Alors qu'il appartient à l'opposant à la contrainte de rapporter la preuve du caractère infondé de la créance dont le recouvrement est poursuivie par l'organisme social, aucune des pièces que la société cotisante produit aux débats ne permet de conclure au caractère erroné des sommes réclamées et la circonstance que la caisse actualise le montant de sa créance qu'elle ramène à la somme de 7 605,42 euros n'en remet pas en cause le bien fondé, la différence qu'il peut être constatée dans la ventilation des sommes restant dues, en principal et majorations, par rapport à celles figurant dans la contrainte s'expliquant par la règle d'imputation des versements.
Aussi, infirmant le jugement en ce qu'il a annulé la contrainte notifiée le 24 juillet 2018, la cour valide la contrainte pour un montant actualisé de 7 605,42 euros, auquel s'ajoute les frais de notification pour 4,72 euros.
A l'appui de sa demande de dommages-intérêts, la société cotisante reproche à la caisse, d'une part, son retard dans l'appel des cotisations notamment celles du premier trimestre 2012, ce qui l'aurait placée en difficulté pour faire face à la fois aux échéances courantes et aux arriérés et serait la cause de la perte de marchés comme de la dégradation de l'état de santé de son gérant, d'autre part, la multiplication des mises en demeure, confinant selon elle au harcèlement.
S'il ressort des pièces du dossier de la société cotisante que celle-ci a été destinataire le 4 juin 2015 d'un relevé de situation valant appel de cotisations le 4 juin 2015 pour les cotisations du 1er trimestre 2012, pour autant alors qu'elle savait qu'elle serait débitrice de cotisations salariales, elle se devait de les provisionner dans sa comptabilité, de sorte qu'elle ne saurait reporter sur la caisse les conséquences de sa défaillance comptable. Enfin elle allègue avoir perdu des marchés au motif qu'elle n'était pas à jour de ses cotisations sans toutefois produire aux débats des éléments permettant d'établir la preuve, pas plus qu'elle produit d'élément au soutien du chiffrage à 100 000 euros de préjudice. Dans ces conditions, la demande en paiement de dommages-intérêts formées par la société cotisante n'est pas fondée et doit être rejetée.

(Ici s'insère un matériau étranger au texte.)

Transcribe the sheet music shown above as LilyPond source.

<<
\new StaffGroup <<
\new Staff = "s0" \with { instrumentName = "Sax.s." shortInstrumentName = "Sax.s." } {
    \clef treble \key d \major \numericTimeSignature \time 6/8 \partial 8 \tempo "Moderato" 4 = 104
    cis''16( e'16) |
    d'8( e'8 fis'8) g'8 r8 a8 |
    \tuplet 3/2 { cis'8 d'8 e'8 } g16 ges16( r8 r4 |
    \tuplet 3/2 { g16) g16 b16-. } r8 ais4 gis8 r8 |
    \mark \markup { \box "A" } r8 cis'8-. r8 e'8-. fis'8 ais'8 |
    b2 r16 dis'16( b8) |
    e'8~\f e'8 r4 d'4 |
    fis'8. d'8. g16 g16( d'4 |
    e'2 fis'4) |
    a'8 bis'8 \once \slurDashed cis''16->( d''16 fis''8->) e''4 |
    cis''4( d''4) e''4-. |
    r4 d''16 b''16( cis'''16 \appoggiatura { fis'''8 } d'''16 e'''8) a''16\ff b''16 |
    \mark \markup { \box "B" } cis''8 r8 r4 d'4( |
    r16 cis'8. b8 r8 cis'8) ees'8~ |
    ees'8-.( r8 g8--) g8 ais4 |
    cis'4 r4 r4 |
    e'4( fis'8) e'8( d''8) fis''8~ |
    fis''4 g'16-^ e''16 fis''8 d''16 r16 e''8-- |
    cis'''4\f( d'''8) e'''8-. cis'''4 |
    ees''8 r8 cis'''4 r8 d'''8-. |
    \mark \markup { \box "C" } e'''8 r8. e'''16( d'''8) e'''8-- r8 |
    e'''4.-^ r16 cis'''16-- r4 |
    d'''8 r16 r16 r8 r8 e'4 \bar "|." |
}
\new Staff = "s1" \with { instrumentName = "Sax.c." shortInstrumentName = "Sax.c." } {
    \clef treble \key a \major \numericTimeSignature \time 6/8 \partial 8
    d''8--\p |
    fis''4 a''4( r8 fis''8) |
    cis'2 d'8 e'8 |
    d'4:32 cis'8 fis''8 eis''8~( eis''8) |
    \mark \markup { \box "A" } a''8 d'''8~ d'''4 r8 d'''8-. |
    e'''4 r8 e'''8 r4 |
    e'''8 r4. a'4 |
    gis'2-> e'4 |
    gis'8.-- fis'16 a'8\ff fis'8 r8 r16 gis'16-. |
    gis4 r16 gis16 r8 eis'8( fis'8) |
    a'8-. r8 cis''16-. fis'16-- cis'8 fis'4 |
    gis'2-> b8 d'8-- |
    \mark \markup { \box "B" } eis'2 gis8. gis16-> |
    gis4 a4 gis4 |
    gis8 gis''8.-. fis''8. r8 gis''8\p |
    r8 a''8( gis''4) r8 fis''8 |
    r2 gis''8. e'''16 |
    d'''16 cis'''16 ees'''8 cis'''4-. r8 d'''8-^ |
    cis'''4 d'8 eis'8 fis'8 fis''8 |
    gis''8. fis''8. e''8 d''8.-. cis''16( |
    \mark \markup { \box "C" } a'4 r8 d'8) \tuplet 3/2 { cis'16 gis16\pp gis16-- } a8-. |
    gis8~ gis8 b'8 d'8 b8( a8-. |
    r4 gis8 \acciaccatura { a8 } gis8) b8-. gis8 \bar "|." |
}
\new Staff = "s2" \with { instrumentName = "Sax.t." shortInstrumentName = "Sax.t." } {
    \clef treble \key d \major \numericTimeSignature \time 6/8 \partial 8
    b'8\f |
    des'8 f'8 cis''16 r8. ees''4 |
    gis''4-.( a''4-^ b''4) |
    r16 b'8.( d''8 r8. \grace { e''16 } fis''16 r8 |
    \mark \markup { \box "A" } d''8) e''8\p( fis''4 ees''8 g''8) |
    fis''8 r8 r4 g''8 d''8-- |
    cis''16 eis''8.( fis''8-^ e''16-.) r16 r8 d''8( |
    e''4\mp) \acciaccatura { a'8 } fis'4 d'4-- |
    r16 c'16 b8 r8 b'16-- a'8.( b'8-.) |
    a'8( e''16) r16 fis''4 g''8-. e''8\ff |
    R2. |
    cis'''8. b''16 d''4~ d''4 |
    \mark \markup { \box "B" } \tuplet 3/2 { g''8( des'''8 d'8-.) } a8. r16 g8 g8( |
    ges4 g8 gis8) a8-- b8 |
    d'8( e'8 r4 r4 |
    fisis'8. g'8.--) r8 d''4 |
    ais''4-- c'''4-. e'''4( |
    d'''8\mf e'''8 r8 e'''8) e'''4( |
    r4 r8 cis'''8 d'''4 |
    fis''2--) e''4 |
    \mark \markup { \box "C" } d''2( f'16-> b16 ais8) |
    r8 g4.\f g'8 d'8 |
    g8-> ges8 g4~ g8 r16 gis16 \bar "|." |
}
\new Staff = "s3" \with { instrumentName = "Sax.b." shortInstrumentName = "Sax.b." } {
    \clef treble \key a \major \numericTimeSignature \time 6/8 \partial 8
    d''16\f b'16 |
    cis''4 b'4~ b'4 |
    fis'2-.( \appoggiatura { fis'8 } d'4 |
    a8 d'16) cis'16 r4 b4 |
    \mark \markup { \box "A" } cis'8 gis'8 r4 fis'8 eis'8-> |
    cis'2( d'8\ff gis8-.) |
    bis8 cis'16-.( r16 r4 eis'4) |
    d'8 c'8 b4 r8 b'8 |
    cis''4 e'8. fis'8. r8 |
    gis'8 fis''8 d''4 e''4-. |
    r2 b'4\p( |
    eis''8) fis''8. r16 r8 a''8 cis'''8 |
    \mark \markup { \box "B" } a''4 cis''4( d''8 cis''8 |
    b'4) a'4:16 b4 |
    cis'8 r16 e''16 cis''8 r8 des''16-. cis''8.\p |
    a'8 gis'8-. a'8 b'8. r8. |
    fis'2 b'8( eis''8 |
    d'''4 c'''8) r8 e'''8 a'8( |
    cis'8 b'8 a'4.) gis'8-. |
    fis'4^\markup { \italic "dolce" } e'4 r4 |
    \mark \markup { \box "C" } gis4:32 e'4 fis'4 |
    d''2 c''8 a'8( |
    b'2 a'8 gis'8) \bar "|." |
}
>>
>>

Compte tenu de l'issue du litige, la société cotisante est tenue aux dépens d'appel.
PAR CES MOTIFS
La cour,
Statuant par arrêt contradictoire, mis à disposition au greffe et en dernier ressort,
CONFIRME le jugement en ce qu'il a déclaré recevable l'opposition formée par la société [4],
L'INFIRME dans ses autres dispositions,
Statuant à nouveau des chefs infirmés,
VALIDE la contrainte notifiée le 24 juillet 2018 par la [5] à la société SCEA [4] pour le montant actualisé la somme de 7 605,42 euros en cotisations, contributions et majorations de retard, au titre de l'année 2014 et du 3ème trimestre 2016, outre les majorations complémentaires,
Y ajoutant,
REJETTE comme étant non fondée la demande en paiement de dommages-intérêts de la société [4],
CONDAMNE la société [4] aux dépens d'appel auxquels s'ajoute les frais de notification de la contrainte d'un montant de 4,72 euros.